Page MenuHomePhabricator

Wiktionary needs an option to include all in the article count
Closed, ResolvedPublic

Description

Author: lars

Description:
According to http://www.mediawiki.org/wiki/Manual:Article_count
the article count can either be link count or comma count.

Wiktionary (in English, Swedish and some other languages) needs to
count all articles in the main namespace that aren't redirects.
To this end, bots add a fake link to all pages, so they should be
included in the link count.
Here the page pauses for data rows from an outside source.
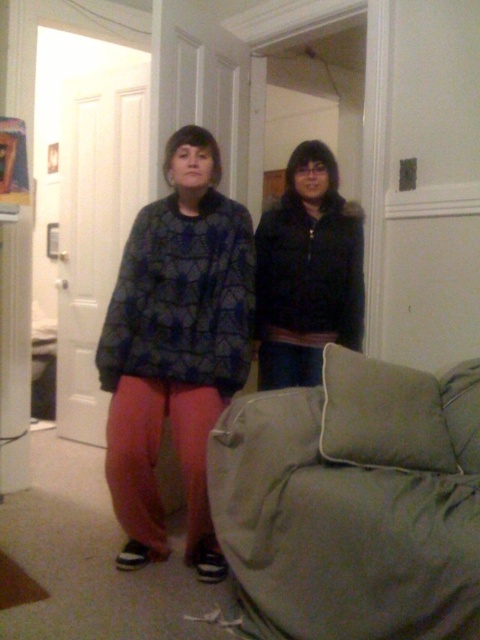
Question: Does sage green fabric couch at lower right appear on the right side of matte black jacket at center?

Choices:
 (A) yes
 (B) no

Answer: (A)

Question: Is matte black jacket at center smaller than black matte jacket at center?

Choices:
 (A) no
 (B) yes

Answer: (A)

Question: Among these objects, which one is nearest to the camera?

Choices:
 (A) sage green fabric couch at lower right
 (B) matte black jacket at center
 (C) black matte jacket at center

Answer: (A)

Question: Which point is closer to the camera taking this photo?

Choices:
 (A) (331, 595)
 (B) (204, 157)
 (C) (284, 205)

Answer: (A)

Question: Can you confirm if sage green fabric couch at lower right is positioned to the right of matte black jacket at center?

Choices:
 (A) yes
 (B) no

Answer: (A)

Question: Among these objects, which one is nearest to the camera?

Choices:
 (A) sage green fabric couch at lower right
 (B) matte black jacket at center

Answer: (A)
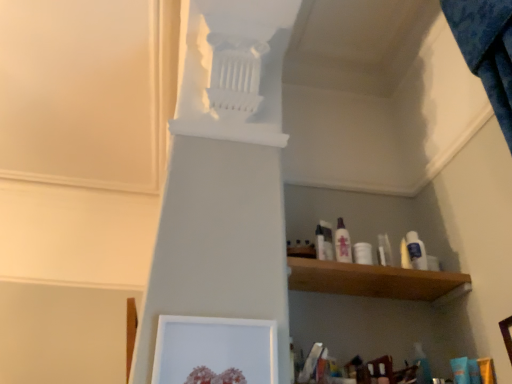
In order to face white glossy lotion at upper center, the second toiletry when ordered from left to right, should I rotate leftwards or rightwards?

You should look right and rotate roughly 11.388 degrees.

Locate an element on the screen. The width and height of the screenshot is (512, 384). white glossy lotion at upper center, placed as the second toiletry when sorted from right to left is located at coordinates (342, 243).

Image resolution: width=512 pixels, height=384 pixels. Describe the element at coordinates (215, 350) in the screenshot. I see `white matte picture frame at lower center` at that location.

Identify the location of white plastic bottle at upper right, which is the 3th toiletry in left-to-right order. Image resolution: width=512 pixels, height=384 pixels. (416, 251).

Choose the correct answer: Is white plastic bottle at center, which is the 3th toiletry from right to left, inside white plastic bottle at upper right, which is the 1th toiletry from right to left, or outside it?

white plastic bottle at center, which is the 3th toiletry from right to left, is outside white plastic bottle at upper right, which is the 1th toiletry from right to left.

In the image, is white plastic bottle at center, placed as the first toiletry when sorted from left to right, positioned in front of or behind white plastic bottle at upper right, which is the 3th toiletry in left-to-right order?

In the image, white plastic bottle at center, placed as the first toiletry when sorted from left to right, appears in front of white plastic bottle at upper right, which is the 3th toiletry in left-to-right order.

Can you confirm if white plastic bottle at center, placed as the first toiletry when sorted from left to right, is bigger than white plastic bottle at upper right, which is the 3th toiletry in left-to-right order?

Incorrect, white plastic bottle at center, placed as the first toiletry when sorted from left to right, is not larger than white plastic bottle at upper right, which is the 3th toiletry in left-to-right order.

Which point is more distant from viewer, [322,246] or [416,234]?

The point [416,234] is more distant.

Do you think white plastic bottle at center, placed as the first toiletry when sorted from left to right, is within white matte picture frame at lower center, or outside of it?

white plastic bottle at center, placed as the first toiletry when sorted from left to right, is not enclosed by white matte picture frame at lower center.

Considering the positions of point (316, 235) and point (273, 367), is point (316, 235) closer or farther from the camera than point (273, 367)?

Clearly, point (316, 235) is more distant from the camera than point (273, 367).

From the image's perspective, relative to white matte picture frame at lower center, is white plastic bottle at center, which is the 3th toiletry from right to left, above or below?

Based on their image positions, white plastic bottle at center, which is the 3th toiletry from right to left, is located above white matte picture frame at lower center.

Is white plastic bottle at center, placed as the first toiletry when sorted from left to right, to the left of white matte picture frame at lower center from the viewer's perspective?

No, white plastic bottle at center, placed as the first toiletry when sorted from left to right, is not to the left of white matte picture frame at lower center.

Visually, is white glossy lotion at upper center, the second toiletry when ordered from left to right, positioned to the left or to the right of white plastic bottle at upper right, which is the 1th toiletry from right to left?

white glossy lotion at upper center, the second toiletry when ordered from left to right, is to the left of white plastic bottle at upper right, which is the 1th toiletry from right to left.

Considering the sizes of objects white glossy lotion at upper center, the second toiletry when ordered from left to right, and white plastic bottle at upper right, which is the 3th toiletry in left-to-right order, in the image provided, who is taller, white glossy lotion at upper center, the second toiletry when ordered from left to right, or white plastic bottle at upper right, which is the 3th toiletry in left-to-right order,?

white glossy lotion at upper center, the second toiletry when ordered from left to right.

Is point (335, 242) in front of point (412, 244)?

Yes.

Considering the sizes of objects white glossy lotion at upper center, the second toiletry when ordered from left to right, and white plastic bottle at upper right, which is the 3th toiletry in left-to-right order, in the image provided, who is thinner, white glossy lotion at upper center, the second toiletry when ordered from left to right, or white plastic bottle at upper right, which is the 3th toiletry in left-to-right order,?

With smaller width is white plastic bottle at upper right, which is the 3th toiletry in left-to-right order.

Does white matte picture frame at lower center lie behind white plastic bottle at upper right, which is the 3th toiletry in left-to-right order?

No, it is in front of white plastic bottle at upper right, which is the 3th toiletry in left-to-right order.

Is white matte picture frame at lower center inside or outside of white plastic bottle at upper right, which is the 3th toiletry in left-to-right order?

white matte picture frame at lower center is not inside white plastic bottle at upper right, which is the 3th toiletry in left-to-right order, it's outside.

Does white matte picture frame at lower center have a larger size compared to white plastic bottle at upper right, which is the 1th toiletry from right to left?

This is of course highly inefficient.

MediaWiki needs another option that counts all articles,
and this option should be activated on Wiktionary.


Version: unspecified
Severity: enhancement

Details

Reference
bz26033

Event Timeline

bzimport raised the priority of this task from to High.Nov 21 2014, 11:15 PM
bzimport set Reference to bz26033.
bzimport added a subscriber: Unknown Object (MLST).

Created attachment 8214
add new variable $wgArticleCountMethod to support adding any non-redirect in content ns as a good article.

Here's a patch that: adds a new variable $wgArticleCountMethod to replace $wgCommaCount, which supports 3 methods: comma, link, or any.

However, we currently don't have any maintenance scripts to rebuild the article count. Current maintenance scripts sort of do something thats not quite similar:

*maintenance/updateArticleCount.php Considers pages as good if they are in a content namespace, not a redirect, and contain an outgoing internal link to some page. This differs from Article::isCountable in that interwiki links, or just a plain <nowiki>[[</nowiki> is not counted, where it is in Article::isCountable.
*maintenance/initStats.php (And friends in includes/SiteStats.php) Consider a page to be a "good" article if it is in a content namespace, not a redirect, and has a length greater than 0 (can pages even have a zero length?). This is quite different from the article::isCountable definition.

The differences are bad since this count won't fix itself with time. 1 is added to the count if the previous version is not good under the current definition, and the next version is good.

For example say a page contains just 'foo[[bar]]'. You start out with the count using [[. So this is counted as a good article. You have 1 good article (assuming this is only article). You switch to using comma count, and make a null edit to this page. You still have 1 good article, because mediawiki detects that both the current and the previous version of 'foo[[bar]]' is not good as it has no comma. So its impossible for the count to get back on track, as its only decremented if a comma is removed (When useing comma count method), even if there were no commas whatsoever in the wiki.

It would perhaps solve everyone's problems if we ditched the whole page link thing, and just counted articles that are content ns, not redirect, and have a certain size. (or if we're insistent on page links, use actual links, instead of just looking for [[).

Attached:

(In reply to comment #1)

However, we currently don't have any maintenance scripts to rebuild the article
count. Current maintenance scripts sort of do something thats not quite
similar:

*maintenance/updateArticleCount.php Considers pages as good if they are in a
content namespace, not a redirect, and contain an outgoing internal link to
some page. This differs from Article::isCountable in that interwiki links, or
just a plain <nowiki>[[</nowiki> is not counted, where it is in
Article::isCountable.
*maintenance/initStats.php (And friends in includes/SiteStats.php) Consider a
page to be a "good" article if it is in a content namespace, not a redirect,
and has a length greater than 0 (can pages even have a zero length?). This is
quite different from the article::isCountable definition.

The differences are bad since this count won't fix itself with time. 1 is added
to the count if the previous version is not good under the current definition,
and the next version is good.

For example say a page contains just 'foo[[bar]]'. You start out with the count
using [[. So this is counted as a good article. You have 1 good article
(assuming this is only article). You switch to using comma count, and make a
null edit to this page. You still have 1 good article, because mediawiki
detects that both the current and the previous version of 'foo[[bar]]' is not
good as it has no comma. So its impossible for the count to get back on track,
as its only decremented if a comma is removed (When useing comma count method),
even if there were no commas whatsoever in the wiki.

This wouldn't cause any problems for wikis that already cause all pages to be counted by inserting fake links into all pages, would it?

This wouldn't cause any problems for wikis that already cause all pages to be
counted by inserting fake links into all pages, would it?

Not unless the refresh script was run on them (which is very unlikely to happen unless someone explicitly asks that it is run).

*Bulk BZ Change: +Patch to open bugs with patches attached that are missing the keyword*